Emory Awarded Grant from National Cancer Institute
|Tuesday, September 2, 2003||
Contact: Office of Communications 404-651-7774
Atlanta - Governor Sonny Perdue announced today that Emory's Winship Cancer Institute (WCI) has been awarded a $1.9 million National Cancer Institute (NCI) Planning Grant. Michael Johns, MD, Executive Vice President for Health Affairs and CEO of the Woodruff Health Sciences Center at Emory University, joined Governor Perdue to make the announcement during a press conference at the State Capitol.
"We are very excited about this important grant," said Governor Sonny Perdue. "It means we can continue to develop research collaborations among physicians, scientists and healthcare professionals throughout the state for the benefit of every Georgia citizen."
The planning grant is a first step in attaining Georgia's first-ever NCI Comprehensive Cancer Center (CCC) designation, which has long been a strategic objective of the Georgia Cancer Coalition. The planning grant, known as a P-20 grant, will provide a minimum of $250,000 each year for five years to the WCI. NCI established the competitive P-20 grant to provide promising cancer centers assistance in establishing the research programs that are required for the CCC designation.
"This grant is an important step in the NCI designation process," said Dr.
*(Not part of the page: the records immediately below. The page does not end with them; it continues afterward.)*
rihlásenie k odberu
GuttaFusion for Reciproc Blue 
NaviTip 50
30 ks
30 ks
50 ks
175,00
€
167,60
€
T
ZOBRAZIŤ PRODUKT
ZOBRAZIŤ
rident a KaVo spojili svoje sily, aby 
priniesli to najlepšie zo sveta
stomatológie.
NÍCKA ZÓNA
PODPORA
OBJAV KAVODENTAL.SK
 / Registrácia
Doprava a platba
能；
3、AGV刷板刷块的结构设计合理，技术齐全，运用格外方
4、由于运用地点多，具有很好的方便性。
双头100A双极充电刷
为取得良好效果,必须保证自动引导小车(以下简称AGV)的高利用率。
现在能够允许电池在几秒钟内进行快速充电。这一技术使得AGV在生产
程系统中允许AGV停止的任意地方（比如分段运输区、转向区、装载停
Johns. "NCI provides these grants only to academic centers that meet high qualitative and quantitative standards in cancer research and community outreach."
The next major step in gaining a CCC designation is the submission of a P-30 grant. A CCC designation would be a first for the State of Georgia and would provide tangible benefits to the state through increased access to clinical trials and a greater emphasis on community education regarding cancer prevention and early detection.
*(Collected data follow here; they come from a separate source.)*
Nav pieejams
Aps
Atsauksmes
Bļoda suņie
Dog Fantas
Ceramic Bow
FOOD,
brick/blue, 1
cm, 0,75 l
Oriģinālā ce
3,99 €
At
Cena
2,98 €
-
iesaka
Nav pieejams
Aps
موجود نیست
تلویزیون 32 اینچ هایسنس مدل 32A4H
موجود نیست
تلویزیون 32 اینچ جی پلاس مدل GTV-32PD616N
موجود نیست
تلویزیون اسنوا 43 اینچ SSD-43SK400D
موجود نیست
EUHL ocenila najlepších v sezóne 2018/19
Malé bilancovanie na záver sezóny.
"WCI's ability to leverage Emory's resources as a major scientific research university with its strength in social sciences, public health, nursing, and statistics will result in customized, patient-centered therapies not available elsewhere in Georgia," said Dr. Thomas Lawley, Dean of the Emory University School of Medicine.
Jonathan Simons, MD, Director of WCI, will serve as planning director for the five-year grant. After joining Emory in February, 2000, Dr. Simons developed an aggressive recruiting plan to attract physicians and scientists to Emory and the WCI and to increase the level of peer-reviewed scientific research funded by the National Cancer Institute - both of which were key elements of the successful P-20 grant.